— Сухая, — прошептал старшина, ловя неповинующимся глазом мушку прицела.
Темноватый зверек косил глазом и высоко вытягивал тонкую шею. И суеверному Алжибаю вдруг пришла нелепая мысль:
«Попадешь — русские уйдут с Шайтан-поля, не попадешь — пропал сам».
Выстрел резко разорвал первобытную тишину и сон лесов. Эхо где-то долго шумело в ответ. Кабарга сделала отчаянный скачок через мелкую чащу и камнем упала на мох.

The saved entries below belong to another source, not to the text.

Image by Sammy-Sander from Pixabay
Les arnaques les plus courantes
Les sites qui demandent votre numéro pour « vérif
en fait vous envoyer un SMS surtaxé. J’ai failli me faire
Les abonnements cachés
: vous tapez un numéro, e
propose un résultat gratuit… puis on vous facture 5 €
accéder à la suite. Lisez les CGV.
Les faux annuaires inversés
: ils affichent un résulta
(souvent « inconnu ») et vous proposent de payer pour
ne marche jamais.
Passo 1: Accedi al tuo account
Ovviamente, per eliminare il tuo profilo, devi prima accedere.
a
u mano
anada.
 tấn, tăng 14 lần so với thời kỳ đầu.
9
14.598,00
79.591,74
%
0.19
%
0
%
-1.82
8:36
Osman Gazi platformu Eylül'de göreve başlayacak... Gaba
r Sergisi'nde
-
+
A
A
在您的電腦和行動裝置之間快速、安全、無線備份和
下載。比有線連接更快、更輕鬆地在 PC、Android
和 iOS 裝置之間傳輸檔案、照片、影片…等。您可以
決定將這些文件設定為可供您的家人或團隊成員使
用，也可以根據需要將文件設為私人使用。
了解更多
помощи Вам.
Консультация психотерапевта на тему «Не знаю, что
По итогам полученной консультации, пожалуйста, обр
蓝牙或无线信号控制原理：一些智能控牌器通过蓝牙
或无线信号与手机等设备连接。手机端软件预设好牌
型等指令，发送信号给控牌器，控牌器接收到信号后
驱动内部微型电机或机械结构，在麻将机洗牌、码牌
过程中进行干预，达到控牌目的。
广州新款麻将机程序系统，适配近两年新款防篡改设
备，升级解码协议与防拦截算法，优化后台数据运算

— Фарт! Фарт! — по-русски закричал Алжибай. — Ай, красные уйдут, уйдут красные!
Он подъехал к зверьку. У кабарги судорожно дергались копытца, угасли желтоватые глаза. Около уха из узкого прострела ползла черная бороздка крови.
— Ай, молодец! — усмехнулся старшина, заваливая добычу в торока.

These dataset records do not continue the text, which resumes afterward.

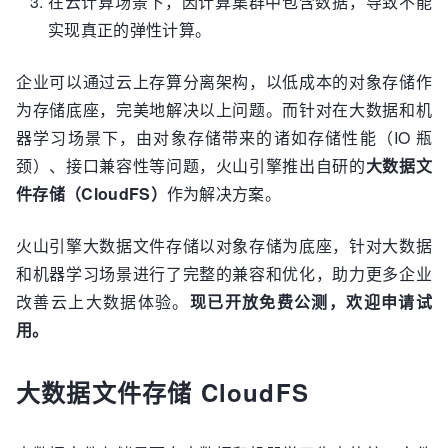
在云计算场景下，因计算集群中包含数据，导致不能
实现真正的弹性计算。
企业可以通过云上存算分离架构，以低成本的对象存储作
为存储底座，完美地解决以上问题。而针对在大数据和机
器学习场景下，由对象存储带来的诸如存储性能（IO 瓶
颈）、接口兼容性等问题，火山引擎推出自研的
大数据文
件存储（CloudFS）
作为解决方案。
火山引擎大数据文件存储以对象存储为底座，针对大数据
和机器学习场景进行了完整的兼容和优化，助力更多企业
改善云上大数据体验。
现已开放免费公测，欢迎申请试
用。
大数据文件存储 CloudFS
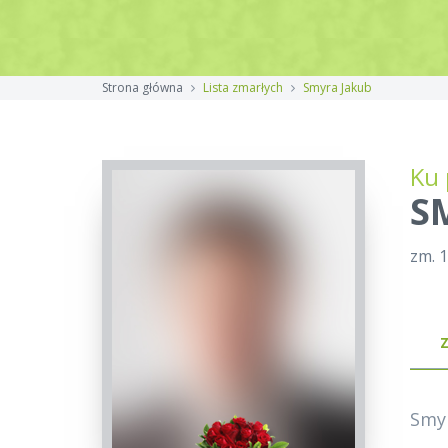
Strona główna
Lista zmarłych
Smyra Jakub
Ku 
S
zm. 
Smyr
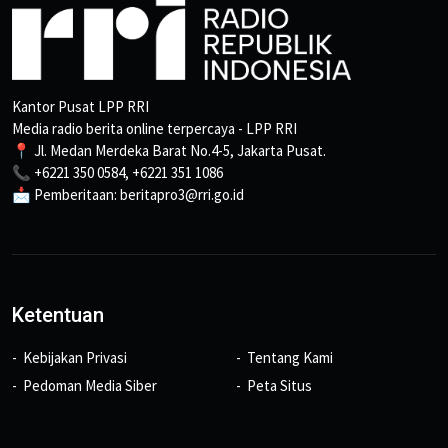
Kantor Pusat LPP RRI
Media radio berita online terpercaya - LPP RRI
📍 Jl. Medan Merdeka Barat No.4-5, Jakarta Pusat.
📞 +6221 350 0584, +6221 351 1086
📩 Pemberitaan: beritapro3@rri.go.id
Ketentuan
Kebijakan Privasi
Tentang Kami
Pedoman Media Siber
Peta Situs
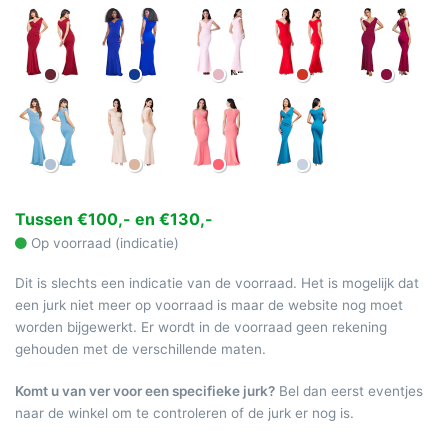
Tussen €100,- en €130,-
Op voorraad (indicatie)
Dit is slechts een indicatie van de voorraad. Het is mogelijk dat
een jurk niet meer op voorraad is maar de website nog moet
worden bijgewerkt. Er wordt in de voorraad geen rekening
gehouden met de verschillende maten.
Komt u van ver voor een specifieke jurk?
Bel dan eerst eventjes
naar de winkel om te controleren of de jurk er nog is.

Он пустил коня и, шатаясь как сноп на ветру, пошел сзади. Через час лошадь свернула вверх по гремучему ручью, берег которого густо осаждали ягодники и бурьяны. Тропа петляла, и болтающиеся ноги кабарги царапали сухие ветви кустарников.
Поднявшись на холмик с кедровым лесом, лошадь заржала и снова остановилась. Ей отозвался собачий лай.
Алжибай потянул носом смолевый дым и самодовольно сморщил лицо. И в это же время из-за толстостволого кедра вышла с винтовкой наперевес тонкая светловолосая женщина. В легкой козьей дохе и унтах, она ничем не отличалась от молодого, еще безусого парня. И даже суровые темно-голубые глаза смотрели на Алжибая не по-женски.
Она тряхнула мертвую голову кабарги и низким голосом спросила:
— Наверно, на медвежьей релке убил?
— Там, — кивнул старшина. — А где отец?
Старшина сверкнул по загрубелому лицу женщины черными, еще мутными глазами и, может быть, в сотый раз залюбовался горбинкой ее тонкого носа.
— Отец здесь близко… Газеты привез? А еще что? — Она перевертывала винтовку и смотрела сверху на привязывавшего лошадь старшину. — Я тоже могу похвастаться, — вчера подстрелила молодого марала, и мы теперь едим мясо.
Женщина отогнала пестрого кобеля и, сторожко оглядываясь на приезжего, открыла дверь избушки.
Алжибай не в первый раз вдыхал хвойный запах этого помещения, как не в первый раз видел он посуду на нехитрой полке, сплетенной из красных прутьев тростника, и эту женщину с мужской фигурой и манерами.
Она внесла в избу седло и кабаргу.
— Что ж молчишь, старшина? — обратилась она к гостю. — Давно был на том стане?
Старшину мутило с похмелья, узкие глаза слипались.
Хозяйка подкинула в железку дров. Стоявший на ней котел запыхтел жирным паром. И в чаду Алжибай, как во сне, видел эту высокую, совсем еще молодую и ловкую девицу. Она носила кожаную кофту и шаровары. Все это нравилось старшине.